Dangers To Enterprise
There are a number of dangers that traders ought to pay attention to earlier than investing in Annexon. The primary threat to think about can be with respect to the development of ANX-007 for the remedy of sufferers with Geographic Atrophy [GA] within the ongoing section 3 ARCHER II examine. That is as a result of not solely is there no assure that the first endpoint shall be met with statistical significance, however this once more goes to be necessary for presumably permitting this biotech to have a faster pathway in the direction of European approval. The second threat to think about can be with respect to the opposite section 3 ARROW examine, which goes to check ANX-007 to SYFOVRE for the remedy of sufferers with GA. I imagine that there are two factors to think about right here with respect to this threat. The primary in fact is whether or not or not the first endpoint is in the end achieved with statistical significance.
The second level would take care of a doable aggressive benefit. That is as a result of SYFOVRE was the first FDA-approved drug for the remedy of sufferers with GA. The factor is that this complement inhibitor drug was authorized based mostly on two late-stage research that confirmed SYROVRE was in a position to scale back the speed of GA lesion progress in comparison with sham in a statistically important method. What Annexon is hoping to show in its section 3 ARROW examine, is that its drug ANX-007 performs higher when it comes to preserving visible perform based mostly on BCVA measurement.
It hopes to indicate that long-term remedy with its drug does higher in preserving GA affected person’s imaginative and prescient, in comparison with SYFOVRE. A 3rd threat to think about can be with respect to ANX-005, which is being developed for the remedy of sufferers with Guillain-Barre Syndrome [GBS]. A pivotal section 3 examine utilizing this drug to deal with this affected person inhabitants is predicted to have an information readout within the 1st half of 2024. There is no such thing as a assure that the first endpoint shall be met for this late-stage trial, nor that the corporate will in the end be capable to file for regulatory approval of ANX-005 for these GBS sufferers.
Conclusion
Annexon has been in a position to make important progress in advancing its scientific pipeline. That is as a result of it has been in a position to obtain optimistic suggestions from each regulatory companies in regards to the trial designs essential to in the end obtain approval of ANX-007 for the remedy of sufferers with Geographic Atrophy [GA]. This may be with the development of two section 3 research, often called ARCHER II and ARROW. It’s fairly doable that the ARCHER II examine may present for a faster pathway in the direction of regulatory approval within the European territory, although.

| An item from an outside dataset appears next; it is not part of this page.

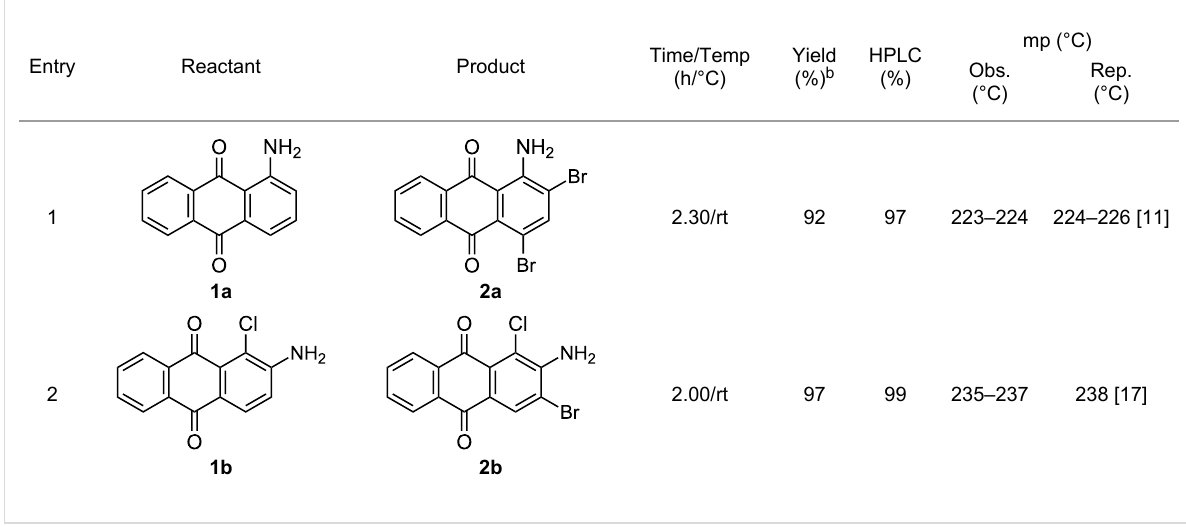
Table 4: Bromination of various aminoanthracene-9,10-dione derivatives and benzanthrone. a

The flexibility for Annexon to realize the first endpoint of finest corrected visible acuity ≥ 15-Letter Loss, wouldn’t solely simply imply the power to have the ability to file regulatory approvals for its C1q inhibitor ANX-007.

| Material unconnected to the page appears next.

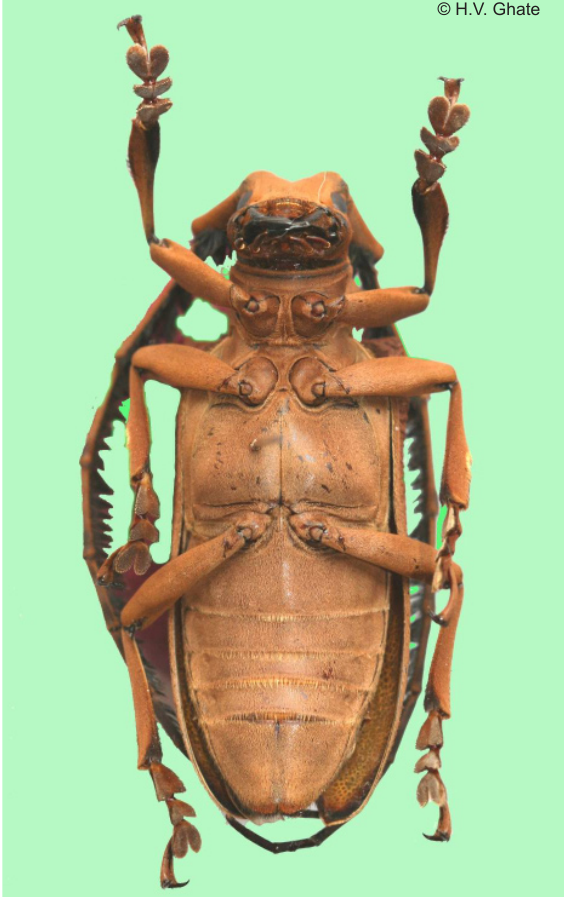
Image 2. Sarothrocera lowii White, ventral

It may additionally finally imply a aggressive benefit of this drug having the ability to obtain superior preservation of imaginative and prescient loss over SYFOVRE. Within the meantime, 2024 will not be with out another catalysts, although. It’s anticipated that within the coming yr that the biotech will launch outcomes from the section 3 examine utilizing ANX-005 for the remedy of sufferers with Guillain-Barre Syndrome. With section 3 program development of ANX-007 for the remedy of sufferers with GA, plus an information readout from one other program anticipated within the coming yr, I imagine that traders would possibly be capable to capitalize on any potential beneficial properties made.